While I did all I could – not successfully, I should note – to hold back the tears and expressions of sadness when he shared the news by FaceTime, Matthew’s reaction again stunned me.
“I feel good,” he said, explaining that he was so grateful to be given solid information, not unfounded, unsupported hope. The neuro-oncologist “gave me actual data,” he added. “I now know what I can expect the future to look like.”
What lies ahead?Matthew and I have had a good number of opportunities to talk in person and by telephone about this surprise, this “gift” growing inside his head that no one wanted and could not be sent back marked “Return to Sender.”
There had been, since that first day of the seizure and news of the tumor, all sorts of possibilities, ranging from it being completely benign to levels of aggressive growth with corresponding shortened life expectancy and including varieties of radiation and chemotherapy, dependent on the genetic makeup of the tumor.
While I have had many friends and family members facing and dealing with cancer, I had no idea of the complexity and the science of developing a completely individualistic treatment plan unique to the DNA code level for the patient. It was one of the pluses we acknowledged together in the face of the horror staring at him. I’m learning through him what is possible within medical expectations. And, as he noted, if he is able to exceed that probable life expectancy, then “that will be great!”
That sense of gratitude for things small and great, and acceptance of what is to come today, tomorrow and well into the future – as well as the truth that no one has the power to hold onto life indefinitely – undergirds our journey individually and together.
We even talked about scriptures, in particular the passage (Mk 13, Mt 25) quoting Jesus about not knowing the time nor the place when the kingdom of God comes, and its relevance to his own situation of being given this glimpse about his earthly ending.
He reflected on how he was focused before the tumor was discovered on living an additional half a century, with two grandmothers still living into their 90s, and now maybe having to look forward to one-tenth or one-fifth of their life span.
And even in those first days in the hospital, he was able to reflect that whatever time he had, he needed to put to use not in the pursuit of amassing greater wealth for its own sake or purchasing luxury items and consuming, but rather on connections with those he has professed a real tie, a love. This threat to his future was, in a sense, a wake-up call, despite my seeing him as an amazing father and son.
That is a poignant reminder to me about priorities that have lasting value beyond one’s lifetime, about remembering the challenges others are facing, about celebrating each moment of each day we are gifted, about the demands of real love and caring and about presence.
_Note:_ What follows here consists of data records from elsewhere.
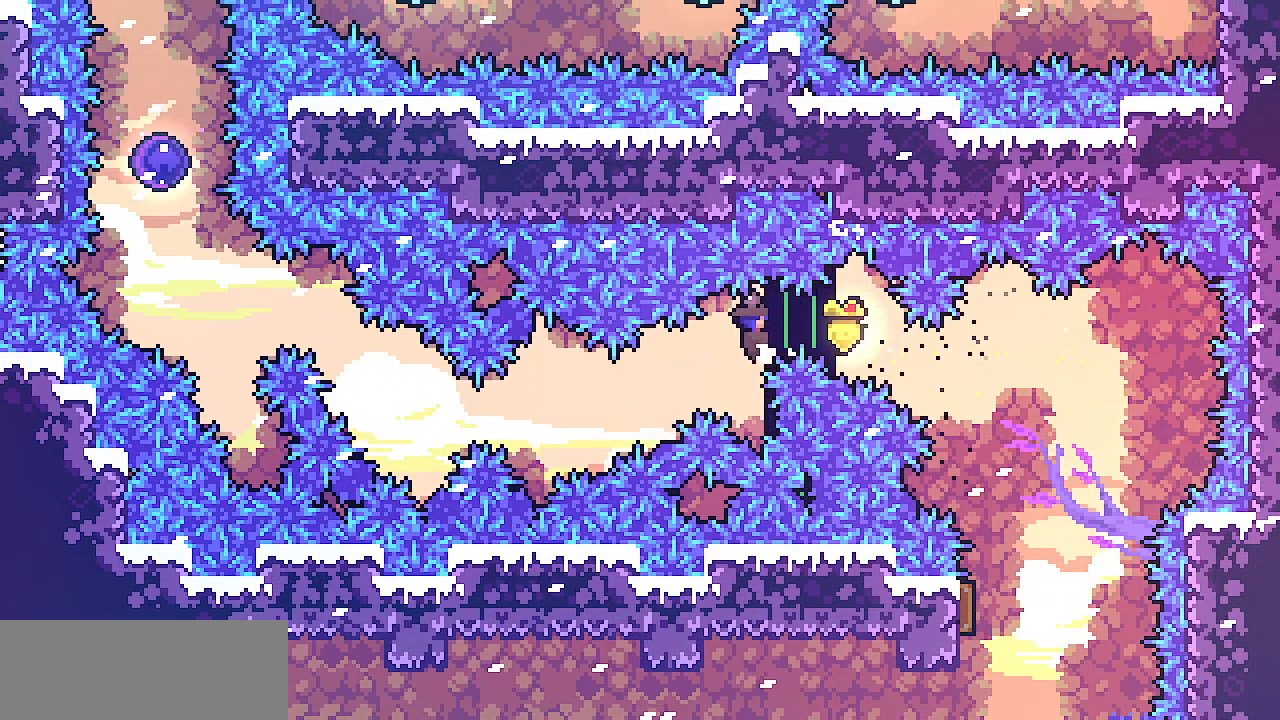
{"keys": ["shift"], "events": [[100, "down", "up"], [317, "down", "down"], [450, "down", "up"]]}
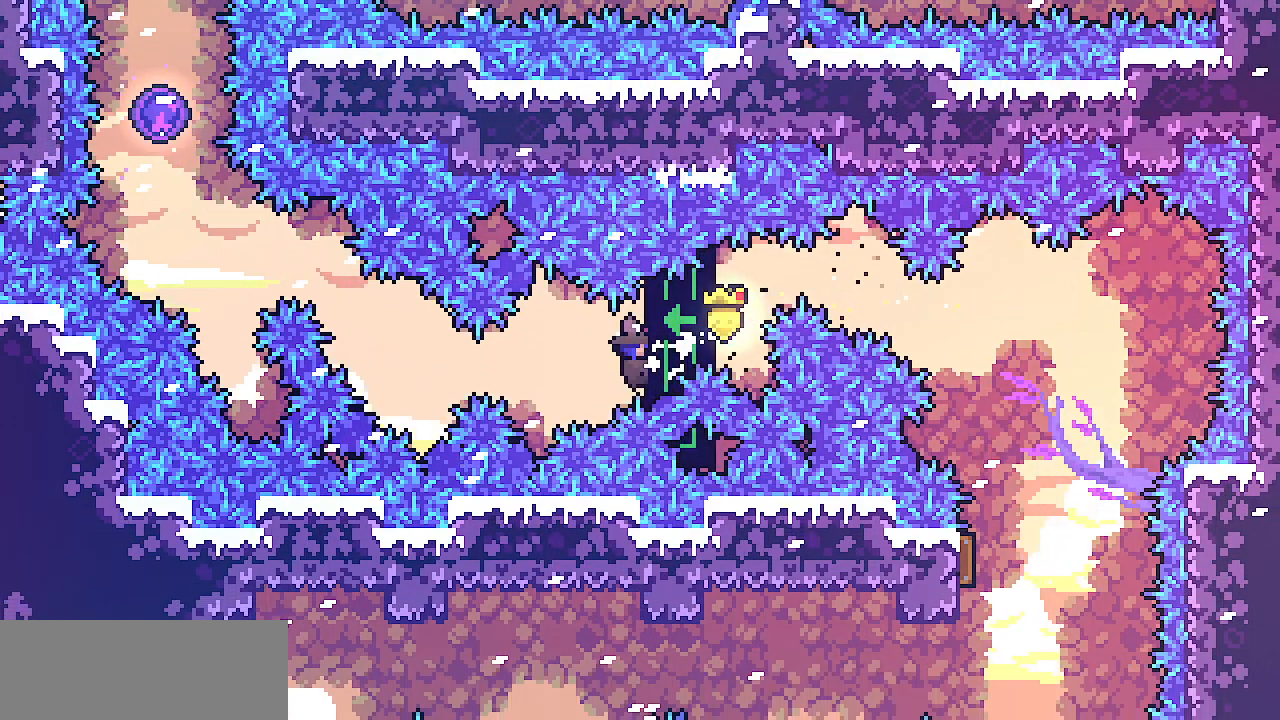
{"keys": ["shift"]}
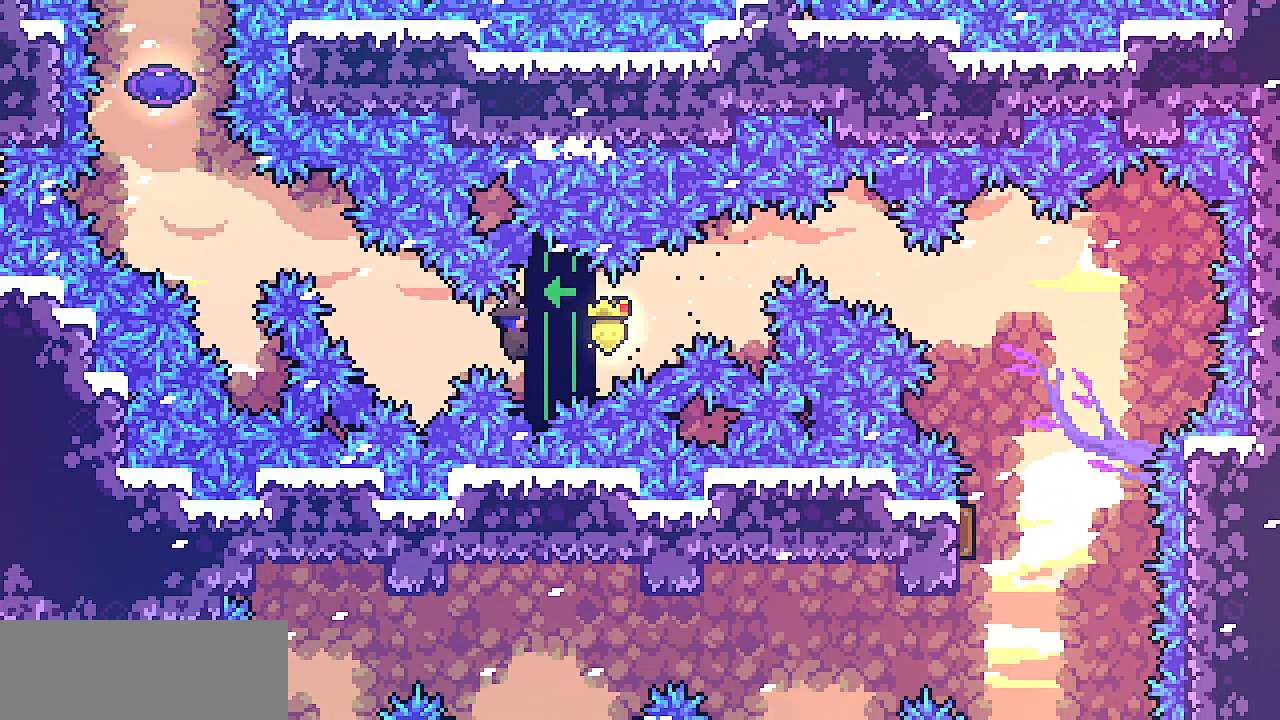
{"keys": ["shift", "up"], "events": [[267, "up", "down"]]}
Presence is a real challenge. How am I going to be present to him? To our grandchildren? Is it on my terms, on what I am going through, what I am feeling, looking at him through my lens of beliefs? Am I going to tiptoe around him for fear of somehow raising what he will now have to face each day for the rest of his life? Am I going to try to fashion my conversations with him with just “happy talk,” as he describes it, so as not to burden him?
I will hopefully be able to man up and respond to this amazingly strong man, this son of mine to whom I am so proud to be connected, as he would want me to. Not to diminish him as in some way a walking dead man or even dying, any more than we all are, as in any way less than he was before the diagnosis, the surgery, the prognosis and the treatment.
No, Matthew and I agree on the need to find new ways to connect, to use the time we have each day NOW not at some later date down the road to really live and celebrate the gift of the life we have.